From Publishers Weekly
The computer HAL in the film
2001: A Space Odyssey is infamous for its dispassion, but former
Audubon contributing editor Frenay tells readers that computers with emotions will arrive sooner than we may feel comfortable with. In this wide-ranging look at how biology and technology are being integrated in almost every area of human invention, Frenay writes of virtual communities and societies that are springing up online, some with economic systems that mimic those of the real world. Scientists have already created virtual life forms that have developed "sex" all by themselves and are exhibiting evolutionary traits. In the book's most original chapter, the author explains why some economists even advocate using biological metaphors to explain adaptive behaviors in our sophisticated interest rate–based economies. Occasionally the author throws his net rather wide, scooping up more topics than he can discuss adequately, and some of this material has been addressed better by other writers. Still, readers well versed in science who want to avoid future shock will encounter unusual matters on the frontiers of science that may be coming soon to a computer, merchant or medical facility near you.
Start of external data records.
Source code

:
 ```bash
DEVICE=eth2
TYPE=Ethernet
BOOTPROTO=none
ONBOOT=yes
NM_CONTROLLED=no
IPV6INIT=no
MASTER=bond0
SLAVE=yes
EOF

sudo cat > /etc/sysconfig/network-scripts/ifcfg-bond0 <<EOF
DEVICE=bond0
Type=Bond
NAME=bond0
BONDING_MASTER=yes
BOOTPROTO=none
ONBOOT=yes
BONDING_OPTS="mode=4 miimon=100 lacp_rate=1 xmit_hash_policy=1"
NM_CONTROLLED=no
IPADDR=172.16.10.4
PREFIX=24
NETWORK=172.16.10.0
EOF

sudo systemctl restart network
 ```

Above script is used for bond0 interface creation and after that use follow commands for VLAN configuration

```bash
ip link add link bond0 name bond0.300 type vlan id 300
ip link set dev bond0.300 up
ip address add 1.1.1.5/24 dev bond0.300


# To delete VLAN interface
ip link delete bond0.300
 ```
(Mar.) Copyright © Reed Business Information, a division of Reed Elsevier Inc. All rights reserved.
From Booklist
In journalistic fashion, Frenay refracts what environmentally aware scientists, farmers, and economists are saying about technologies, markets, and the biosphere. Distilling their viewpoints, Frenay expounds on developments that take into account the environmental costs of industrialism and overpopulation. The array of material--artificial intelligence, organic farming, and more--tends to fragment the narrative. But the constant changes in topic will give readers interested in practical over ideological environmentalism a survey of what's happening greenwise across the board. Frenay sustains a metaphor that devices, companies, and economies will perform better if they behave like organisms and ecosystems in the biosphere, that is, as decentralized, open systems balancing flows of energy and matter. The "new biology" Frenay touts promises the technological mimicry of living things rather than machine-age mastery of them. His optimism, however, stands in contrast to his indignant pessimism about corporate business practices. A smorgasbord de luxe, Frenay's reportage is sustaining fare for environmentalists.